The principles are fully set out in Commonwealth Bank of Australia v Salvato (No.4) [2013] NSWSC 321.

Below is a summary of those principles.

The first principle is that the charge of contempt must be proved beyond reasonable doubt: Witham v Holloway [1995] HCA 3; (1995) 183 CLR 525 at 529 per Brennan, Deane, Toohey and Gaudron JJ.  

Secondly, a contempt of court can be constituted by the breach of an order of the Court: Trade Practices Commission v C. G. Smith Pty Ltd (1978) 30 FLR 368 at 375; Spindler v Balog (1959) 76 WN (NSW) 391; Circuit Finance Australia v Sobbi [2010] NSWSC 789 at [10].

Thirdly, a person cannot be found guilty of a contempt of court for breach of an order, where the terms of the order are ambiguous: Australian Consolidated Press Ltd v Morgan [1965] HCA 21; (1965) 112 CLR 483 at 515-6 per Owen J. The ambiguity must be such that it cannot be said what it was that required compliance: Pang v Bydand Holdings Pty Ltd [2011] NSWCA 69 at [56]-[57] per Beazley JA.

Fourthly, where the contempt of court consists of a failure to comply with an order of the Court, it must be demonstrated that the contempt was wilful, and not merely casual, accidental or unintentional: Australasian Meat Industry Employees Union v Mudginberri Station Pty Ltd [1986] HCA 46; (1986) 161 CLR 98. However, it is not necessary for an applicant to prove that the contemnor intended to breach an order of the Court: see Anderson v Hassett [2007] NSWSC 1310; Mudginberri at 111; Matthews v Australian Securities Investment Commission [2009] NSWCA 155 at [16] per Tobias JA.

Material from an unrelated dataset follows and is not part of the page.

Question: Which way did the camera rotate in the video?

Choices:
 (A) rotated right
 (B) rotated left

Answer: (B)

 As Brereton J said in Anderson at [6]:

 “The statement in Mudginberri (at 113) that a deliberate commission or omission which is in breach of an injunctive order or an undertaking will constitute such wilful disobedience unless it be casual, accidental or unintentional, does not require proof of a specific intent, but permits an alleged contemnor to show by way of exculpation that the default was ‘casual, accidental or unintentional’ … “

Finally, it is not necessary for an applicant to prove that the contemnor was aware that his or her conduct constituted a breach of the Court’s order: Microsoft Corporation v Marks (No.1) (1996) 69 FCR 117 at 143 per Lindgren J; Metcash Trading Ltd v Bunn (No.5) [2009] FCA 16 at [9] per Finn J.